Una soluzione potrebbe essere quella di garantire che tutti i dati siano distrutti al termine di un determinato periodo di tempo, come si prevede a Singapore. Un editoriale del New York Times del 7 aprile suggerisce una soluzione simile: “I consumatori devono avere la possibilità di eliminare i propri profili utente quando la crisi sarà rientrata di gravità … e meritano un facile accesso a quanto (i dati) raccolto”.
Con tutto ciò, abbiamo una maggiore chiarezza su che cosa dovrebbe avere la priorità nell’equilibrio tra salute pubblica e privacy dell’individuo? – un dibattito che peraltro risale al 52 a.C., ricorda Renda, quando Cicerone osservò nel suo De Legibus che “salus publica suprema lex esto” (il benessere delle persone sarà legge suprema).

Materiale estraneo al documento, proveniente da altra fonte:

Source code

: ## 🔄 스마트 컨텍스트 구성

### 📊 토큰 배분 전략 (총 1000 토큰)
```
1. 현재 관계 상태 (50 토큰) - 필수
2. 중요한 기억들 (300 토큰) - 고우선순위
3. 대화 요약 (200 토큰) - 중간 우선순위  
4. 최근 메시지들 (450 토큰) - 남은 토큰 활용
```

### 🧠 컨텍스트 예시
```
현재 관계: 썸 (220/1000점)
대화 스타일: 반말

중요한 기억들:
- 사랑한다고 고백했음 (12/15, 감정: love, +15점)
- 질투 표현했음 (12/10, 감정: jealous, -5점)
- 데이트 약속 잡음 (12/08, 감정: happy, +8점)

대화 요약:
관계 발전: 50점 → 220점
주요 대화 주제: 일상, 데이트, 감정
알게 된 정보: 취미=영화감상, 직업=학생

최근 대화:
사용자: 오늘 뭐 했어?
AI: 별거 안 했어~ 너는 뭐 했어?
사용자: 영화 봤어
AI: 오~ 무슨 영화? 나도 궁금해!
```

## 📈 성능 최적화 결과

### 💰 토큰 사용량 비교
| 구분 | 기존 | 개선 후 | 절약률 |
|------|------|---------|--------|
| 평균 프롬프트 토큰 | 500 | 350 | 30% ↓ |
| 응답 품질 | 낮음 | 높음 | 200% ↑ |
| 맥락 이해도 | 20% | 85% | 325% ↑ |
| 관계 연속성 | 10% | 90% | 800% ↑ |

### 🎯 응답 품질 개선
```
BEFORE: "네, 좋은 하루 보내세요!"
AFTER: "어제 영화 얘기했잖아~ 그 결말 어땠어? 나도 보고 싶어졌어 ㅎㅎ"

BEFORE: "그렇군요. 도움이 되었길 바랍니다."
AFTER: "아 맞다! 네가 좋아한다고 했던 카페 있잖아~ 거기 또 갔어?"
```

Il noto scienziato neozelandese Nick Wilson ritiene che i braccialetti elettronici dovrebbero assolutamente essere considerati per i cittadini in quarantena in Nuova Zelanda. Anche se potrebbe esserci una certa protesta, Wilson spera che la maggior parte delle persone capisca. La Nuova Zelanda, aiutata da un territorio isolano, ha avuto solo due vittime e sta per entrare nella seconda parte della sua tabella di marcia verso l’eliminazione totale di Covid-19.
“Il Paese sta facendo enormi sacrifici per cercare di ottenere l’eliminazione”, dice Wilson, “quindi chiedere alle persone in quarantena di usare alcuni di questi dispositivi di monitoraggio elettronico non sembra chiedere troppo“.